(Dataset entries)
= = = =

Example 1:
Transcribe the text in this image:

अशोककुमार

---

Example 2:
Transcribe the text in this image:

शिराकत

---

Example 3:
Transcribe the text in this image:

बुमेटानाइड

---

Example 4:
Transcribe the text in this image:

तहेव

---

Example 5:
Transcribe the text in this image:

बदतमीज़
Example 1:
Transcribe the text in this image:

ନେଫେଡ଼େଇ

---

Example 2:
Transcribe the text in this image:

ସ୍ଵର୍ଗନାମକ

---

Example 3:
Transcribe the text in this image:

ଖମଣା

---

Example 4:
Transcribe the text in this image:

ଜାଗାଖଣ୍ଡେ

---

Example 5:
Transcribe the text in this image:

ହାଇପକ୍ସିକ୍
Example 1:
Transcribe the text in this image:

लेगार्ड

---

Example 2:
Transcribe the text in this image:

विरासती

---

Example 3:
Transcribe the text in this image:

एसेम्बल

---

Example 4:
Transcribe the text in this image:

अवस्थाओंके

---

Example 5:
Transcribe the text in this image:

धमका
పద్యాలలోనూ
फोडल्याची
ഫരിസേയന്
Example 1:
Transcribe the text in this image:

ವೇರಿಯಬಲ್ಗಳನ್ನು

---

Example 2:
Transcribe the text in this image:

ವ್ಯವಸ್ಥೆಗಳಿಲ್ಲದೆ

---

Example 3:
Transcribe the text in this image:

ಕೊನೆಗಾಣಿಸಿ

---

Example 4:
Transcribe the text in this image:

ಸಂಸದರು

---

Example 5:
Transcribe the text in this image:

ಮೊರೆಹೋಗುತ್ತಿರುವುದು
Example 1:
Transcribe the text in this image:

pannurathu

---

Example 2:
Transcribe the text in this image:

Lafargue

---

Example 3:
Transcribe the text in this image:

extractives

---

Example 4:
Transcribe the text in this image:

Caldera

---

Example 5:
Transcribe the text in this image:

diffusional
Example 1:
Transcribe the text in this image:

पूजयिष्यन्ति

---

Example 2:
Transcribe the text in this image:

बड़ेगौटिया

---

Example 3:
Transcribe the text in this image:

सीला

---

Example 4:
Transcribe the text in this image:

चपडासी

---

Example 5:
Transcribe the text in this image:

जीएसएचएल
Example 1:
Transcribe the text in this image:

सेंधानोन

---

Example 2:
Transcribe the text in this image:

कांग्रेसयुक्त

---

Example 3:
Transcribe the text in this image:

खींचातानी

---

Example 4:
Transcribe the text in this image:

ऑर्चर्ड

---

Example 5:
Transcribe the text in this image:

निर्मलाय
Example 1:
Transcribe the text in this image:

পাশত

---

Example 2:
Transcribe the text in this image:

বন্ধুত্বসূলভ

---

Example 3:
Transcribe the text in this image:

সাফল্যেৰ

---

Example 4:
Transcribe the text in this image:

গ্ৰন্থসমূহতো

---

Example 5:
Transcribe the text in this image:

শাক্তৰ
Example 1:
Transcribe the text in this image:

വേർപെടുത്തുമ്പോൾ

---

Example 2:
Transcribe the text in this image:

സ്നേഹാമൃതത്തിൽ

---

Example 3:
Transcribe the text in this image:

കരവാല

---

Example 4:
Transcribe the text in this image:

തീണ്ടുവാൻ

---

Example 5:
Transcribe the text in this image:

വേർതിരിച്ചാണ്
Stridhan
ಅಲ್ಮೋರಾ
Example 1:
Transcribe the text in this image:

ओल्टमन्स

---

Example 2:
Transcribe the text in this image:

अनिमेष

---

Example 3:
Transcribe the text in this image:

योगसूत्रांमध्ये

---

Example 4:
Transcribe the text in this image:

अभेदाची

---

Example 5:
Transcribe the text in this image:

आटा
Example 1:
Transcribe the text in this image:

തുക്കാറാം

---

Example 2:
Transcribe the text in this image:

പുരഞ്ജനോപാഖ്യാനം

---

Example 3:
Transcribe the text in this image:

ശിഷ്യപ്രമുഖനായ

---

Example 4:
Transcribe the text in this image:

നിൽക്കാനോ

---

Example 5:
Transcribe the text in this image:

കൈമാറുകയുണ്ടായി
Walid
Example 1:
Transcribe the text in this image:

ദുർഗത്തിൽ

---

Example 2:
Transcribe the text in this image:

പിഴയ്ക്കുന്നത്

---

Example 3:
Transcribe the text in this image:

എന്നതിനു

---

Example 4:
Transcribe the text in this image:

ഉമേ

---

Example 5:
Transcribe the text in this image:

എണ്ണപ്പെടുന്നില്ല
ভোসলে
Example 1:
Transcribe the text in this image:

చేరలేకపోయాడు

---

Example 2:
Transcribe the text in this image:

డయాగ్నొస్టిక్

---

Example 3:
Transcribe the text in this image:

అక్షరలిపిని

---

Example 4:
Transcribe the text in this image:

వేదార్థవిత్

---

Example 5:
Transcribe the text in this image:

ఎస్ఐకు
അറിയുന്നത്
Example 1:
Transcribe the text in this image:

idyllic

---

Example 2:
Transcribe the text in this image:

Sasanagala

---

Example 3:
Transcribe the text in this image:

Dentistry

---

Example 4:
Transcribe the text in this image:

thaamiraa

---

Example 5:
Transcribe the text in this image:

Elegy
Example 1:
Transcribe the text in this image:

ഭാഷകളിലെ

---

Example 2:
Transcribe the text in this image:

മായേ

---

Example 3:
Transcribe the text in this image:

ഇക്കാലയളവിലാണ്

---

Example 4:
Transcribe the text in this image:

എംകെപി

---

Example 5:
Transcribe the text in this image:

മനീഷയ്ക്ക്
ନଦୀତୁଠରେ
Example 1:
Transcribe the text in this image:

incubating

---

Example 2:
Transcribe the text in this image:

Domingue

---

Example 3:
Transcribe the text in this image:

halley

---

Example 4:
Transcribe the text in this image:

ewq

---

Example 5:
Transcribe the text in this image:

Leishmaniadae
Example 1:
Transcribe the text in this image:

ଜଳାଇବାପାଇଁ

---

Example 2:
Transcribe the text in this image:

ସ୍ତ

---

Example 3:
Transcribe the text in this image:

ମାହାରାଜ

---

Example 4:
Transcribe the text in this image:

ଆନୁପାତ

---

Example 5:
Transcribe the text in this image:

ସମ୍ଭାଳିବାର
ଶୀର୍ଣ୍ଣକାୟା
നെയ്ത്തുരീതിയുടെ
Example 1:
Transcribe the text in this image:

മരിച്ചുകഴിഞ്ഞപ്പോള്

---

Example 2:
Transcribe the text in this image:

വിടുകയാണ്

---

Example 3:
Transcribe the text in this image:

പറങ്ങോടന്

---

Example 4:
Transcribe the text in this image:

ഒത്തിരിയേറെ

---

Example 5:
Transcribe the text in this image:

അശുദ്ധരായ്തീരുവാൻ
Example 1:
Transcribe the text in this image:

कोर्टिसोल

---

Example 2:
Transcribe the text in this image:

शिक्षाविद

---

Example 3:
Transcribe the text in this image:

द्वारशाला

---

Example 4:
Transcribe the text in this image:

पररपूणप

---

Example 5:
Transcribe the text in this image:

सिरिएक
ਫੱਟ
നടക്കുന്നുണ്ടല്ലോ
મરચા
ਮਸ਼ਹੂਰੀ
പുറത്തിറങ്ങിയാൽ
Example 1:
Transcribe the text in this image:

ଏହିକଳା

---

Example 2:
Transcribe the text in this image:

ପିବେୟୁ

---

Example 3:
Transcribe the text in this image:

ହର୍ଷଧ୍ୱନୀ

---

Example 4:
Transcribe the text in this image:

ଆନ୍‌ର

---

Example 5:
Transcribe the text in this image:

= = = =

» **WORK ORDER**:
Copy down every record, keeping each one exact.

» **SOLUTION FOR THIS TASK**:
Example 1:
Transcribe the text in this image:

अशोककुमार

---

Example 2:
Transcribe the text in this image:

शिराकत

---

Example 3:
Transcribe the text in this image:

बुमेटानाइड

---

Example 4:
Transcribe the text in this image:

तहेव

---

Example 5:
Transcribe the text in this image:

बदतमीज़
Example 1:
Transcribe the text in this image:

ନେଫେଡ଼େଇ

---

Example 2:
Transcribe the text in this image:

ସ୍ଵର୍ଗନାମକ

---

Example 3:
Transcribe the text in this image:

ଖମଣା

---

Example 4:
Transcribe the text in this image:

ଜାଗାଖଣ୍ଡେ

---

Example 5:
Transcribe the text in this image:

ହାଇପକ୍ସିକ୍
Example 1:
Transcribe the text in this image:

लेगार्ड

---

Example 2:
Transcribe the text in this image:

विरासती

---

Example 3:
Transcribe the text in this image:

एसेम्बल

---

Example 4:
Transcribe the text in this image:

अवस्थाओंके

---

Example 5:
Transcribe the text in this image:

धमका
పద్యాలలోనూ
फोडल्याची
ഫരിസേയന്
Example 1:
Transcribe the text in this image:

ವೇರಿಯಬಲ್ಗಳನ್ನು

---

Example 2:
Transcribe the text in this image:

ವ್ಯವಸ್ಥೆಗಳಿಲ್ಲದೆ

---

Example 3:
Transcribe the text in this image:

ಕೊನೆಗಾಣಿಸಿ

---

Example 4:
Transcribe the text in this image:

ಸಂಸದರು

---

Example 5:
Transcribe the text in this image:

ಮೊರೆಹೋಗುತ್ತಿರುವುದು
Example 1:
Transcribe the text in this image:

pannurathu

---

Example 2:
Transcribe the text in this image:

Lafargue

---

Example 3:
Transcribe the text in this image:

extractives

---

Example 4:
Transcribe the text in this image:

Caldera

---

Example 5:
Transcribe the text in this image:

diffusional
Example 1:
Transcribe the text in this image:

पूजयिष्यन्ति

---

Example 2:
Transcribe the text in this image:

बड़ेगौटिया

---

Example 3:
Transcribe the text in this image:

सीला

---

Example 4:
Transcribe the text in this image:

चपडासी

---

Example 5:
Transcribe the text in this image:

जीएसएचएल
Example 1:
Transcribe the text in this image:

सेंधानोन

---

Example 2:
Transcribe the text in this image:

कांग्रेसयुक्त

---

Example 3:
Transcribe the text in this image:

खींचातानी

---

Example 4:
Transcribe the text in this image:

ऑर्चर्ड

---

Example 5:
Transcribe the text in this image:

निर्मलाय
Example 1:
Transcribe the text in this image:

পাশত

---

Example 2:
Transcribe the text in this image:

বন্ধুত্বসূলভ

---

Example 3:
Transcribe the text in this image:

সাফল্যেৰ

---

Example 4:
Transcribe the text in this image:

গ্ৰন্থসমূহতো

---

Example 5:
Transcribe the text in this image:

শাক্তৰ
Example 1:
Transcribe the text in this image:

വേർപെടുത്തുമ്പോൾ

---

Example 2:
Transcribe the text in this image:

സ്നേഹാമൃതത്തിൽ

---

Example 3:
Transcribe the text in this image:

കരവാല

---

Example 4:
Transcribe the text in this image:

തീണ്ടുവാൻ

---

Example 5:
Transcribe the text in this image:

വേർതിരിച്ചാണ്
Stridhan
ಅಲ್ಮೋರಾ
Example 1:
Transcribe the text in this image:

ओल्टमन्स

---

Example 2:
Transcribe the text in this image:

अनिमेष

---

Example 3:
Transcribe the text in this image:

योगसूत्रांमध्ये

---

Example 4:
Transcribe the text in this image:

अभेदाची

---

Example 5:
Transcribe the text in this image:

आटा
Example 1:
Transcribe the text in this image:

തുക്കാറാം

---

Example 2:
Transcribe the text in this image:

പുരഞ്ജനോപാഖ്യാനം

---

Example 3:
Transcribe the text in this image:

ശിഷ്യപ്രമുഖനായ

---

Example 4:
Transcribe the text in this image:

നിൽക്കാനോ

---

Example 5:
Transcribe the text in this image:

കൈമാറുകയുണ്ടായി
Walid
Example 1:
Transcribe the text in this image:

ദുർഗത്തിൽ

---

Example 2:
Transcribe the text in this image:

പിഴയ്ക്കുന്നത്

---

Example 3:
Transcribe the text in this image:

എന്നതിനു

---

Example 4:
Transcribe the text in this image:

ഉമേ

---

Example 5:
Transcribe the text in this image:

എണ്ണപ്പെടുന്നില്ല
ভোসলে
Example 1:
Transcribe the text in this image:

చేరలేకపోయాడు

---

Example 2:
Transcribe the text in this image:

డయాగ్నొస్టిక్

---

Example 3:
Transcribe the text in this image:

అక్షరలిపిని

---

Example 4:
Transcribe the text in this image:

వేదార్థవిత్

---

Example 5:
Transcribe the text in this image:

ఎస్ఐకు
അറിയുന്നത്
Example 1:
Transcribe the text in this image:

idyllic

---

Example 2:
Transcribe the text in this image:

Sasanagala

---

Example 3:
Transcribe the text in this image:

Dentistry

---

Example 4:
Transcribe the text in this image:

thaamiraa

---

Example 5:
Transcribe the text in this image:

Elegy
Example 1:
Transcribe the text in this image:

ഭാഷകളിലെ

---

Example 2:
Transcribe the text in this image:

മായേ

---

Example 3:
Transcribe the text in this image:

ഇക്കാലയളവിലാണ്

---

Example 4:
Transcribe the text in this image:

എംകെപി

---

Example 5:
Transcribe the text in this image:

മനീഷയ്ക്ക്
ନଦୀତୁଠରେ
Example 1:
Transcribe the text in this image:

incubating

---

Example 2:
Transcribe the text in this image:

Domingue

---

Example 3:
Transcribe the text in this image:

halley

---

Example 4:
Transcribe the text in this image:

ewq

---

Example 5:
Transcribe the text in this image:

Leishmaniadae
Example 1:
Transcribe the text in this image:

ଜଳାଇବାପାଇଁ

---

Example 2:
Transcribe the text in this image:

ସ୍ତ

---

Example 3:
Transcribe the text in this image:

ମାହାରାଜ

---

Example 4:
Transcribe the text in this image:

ଆନୁପାତ

---

Example 5:
Transcribe the text in this image:

ସମ୍ଭାଳିବାର
ଶୀର୍ଣ୍ଣକାୟା
നെയ്ത്തുരീതിയുടെ
Example 1:
Transcribe the text in this image:

മരിച്ചുകഴിഞ്ഞപ്പോള്

---

Example 2:
Transcribe the text in this image:

വിടുകയാണ്

---

Example 3:
Transcribe the text in this image:

പറങ്ങോടന്

---

Example 4:
Transcribe the text in this image:

ഒത്തിരിയേറെ

---

Example 5:
Transcribe the text in this image:

അശുദ്ധരായ്തീരുവാൻ
Example 1:
Transcribe the text in this image:

कोर्टिसोल

---

Example 2:
Transcribe the text in this image:

शिक्षाविद

---

Example 3:
Transcribe the text in this image:

द्वारशाला

---

Example 4:
Transcribe the text in this image:

पररपूणप

---

Example 5:
Transcribe the text in this image:

सिरिएक
ਫੱਟ
നടക്കുന്നുണ്ടല്ലോ
મરચા
ਮਸ਼ਹੂਰੀ
പുറത്തിറങ്ങിയാൽ
Example 1:
Transcribe the text in this image:

ଏହିକଳା

---

Example 2:
Transcribe the text in this image:

ପିବେୟୁ

---

Example 3:
Transcribe the text in this image:

ହର୍ଷଧ୍ୱନୀ

---

Example 4:
Transcribe the text in this image:

ଆନ୍‌ର

---

Example 5:
Transcribe the text in this image:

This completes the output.